Santa Monica was the first destination of choice for “Silicon Beach” tenants, but the wave of demand moved south and east into Venice, Culver City and Playa Vista. The most recent hot spot is El Segundo, home to nontraditional companies such as online media firm Internet Brands Inc. and MotoArt, which makes functional art out of used aircraft parts.

Torrance appears to be in the path of future growth by creative firms, said Petra Durnin, director of research for CBRE Group.

Toyota set up shop in Torrance in 1967, company spokesman Aaron Fowles said, about a decade after it started U.S. sales in a former Rambler dealership in Hollywood. Toyota stumbled at first, but sales ramped up in the 1960s with the introduction of the Corona and Corolla sedans. The administrative site in Torrance grew too.

Today, the property includes some automobile-specific uses such as hydrogen fueling stations, a car wash and an auto-test facility. But most of it is a self-contained environment set up to support Toyota’s corporate functions such as accounting, finance and communications.

There are 18 buildings on multiple city blocks, a data center, five diesel power generators, two helipads, two dining centers, one cafeteria, a tennis court and a fitness center with a swimming pool. It also has 8,000 parking places.

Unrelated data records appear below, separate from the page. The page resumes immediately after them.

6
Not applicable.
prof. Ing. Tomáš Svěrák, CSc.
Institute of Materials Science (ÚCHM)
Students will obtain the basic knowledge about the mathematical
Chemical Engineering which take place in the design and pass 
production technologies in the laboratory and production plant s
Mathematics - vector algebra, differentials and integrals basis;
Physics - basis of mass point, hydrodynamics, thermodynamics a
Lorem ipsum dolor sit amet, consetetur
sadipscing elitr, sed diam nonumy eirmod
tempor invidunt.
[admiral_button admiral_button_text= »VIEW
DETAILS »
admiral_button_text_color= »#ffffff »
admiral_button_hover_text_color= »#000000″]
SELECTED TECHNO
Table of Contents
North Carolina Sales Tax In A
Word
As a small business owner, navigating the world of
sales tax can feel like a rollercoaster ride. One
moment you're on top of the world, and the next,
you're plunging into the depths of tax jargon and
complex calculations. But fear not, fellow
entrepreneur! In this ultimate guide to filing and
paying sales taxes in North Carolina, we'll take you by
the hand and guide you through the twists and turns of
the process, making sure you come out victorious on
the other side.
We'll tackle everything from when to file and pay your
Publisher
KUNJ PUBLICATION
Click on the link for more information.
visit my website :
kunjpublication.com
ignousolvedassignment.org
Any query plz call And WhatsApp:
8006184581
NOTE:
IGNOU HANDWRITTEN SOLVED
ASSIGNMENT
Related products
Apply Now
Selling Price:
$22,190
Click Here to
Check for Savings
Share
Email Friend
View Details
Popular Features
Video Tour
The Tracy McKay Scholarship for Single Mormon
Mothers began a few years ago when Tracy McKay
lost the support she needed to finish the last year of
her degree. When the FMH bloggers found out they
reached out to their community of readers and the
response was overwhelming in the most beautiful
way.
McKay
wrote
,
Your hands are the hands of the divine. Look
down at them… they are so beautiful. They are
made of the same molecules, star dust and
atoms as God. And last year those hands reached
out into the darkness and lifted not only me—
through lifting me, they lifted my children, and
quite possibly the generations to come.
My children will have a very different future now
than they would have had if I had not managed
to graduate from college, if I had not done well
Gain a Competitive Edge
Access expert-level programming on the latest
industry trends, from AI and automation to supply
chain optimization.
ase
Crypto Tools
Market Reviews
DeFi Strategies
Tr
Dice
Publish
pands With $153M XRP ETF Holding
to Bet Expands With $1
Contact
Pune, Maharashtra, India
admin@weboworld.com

“It’s a ready-to-go corporate campus,” said property broker Jeff Adkison of JLL, who represents Toyota. “We expect the sale will happen fairly quickly.”

Toyota will employ about 4,000 workers in Plano, including 3,000 positions transferred from Torrance and an additional 1,000 from Kentucky and New York.

About two-thirds to 75% of Toyota’s workers in Torrance are expected to make the move to Texas, Toyota Motor North America President James Lentz has said.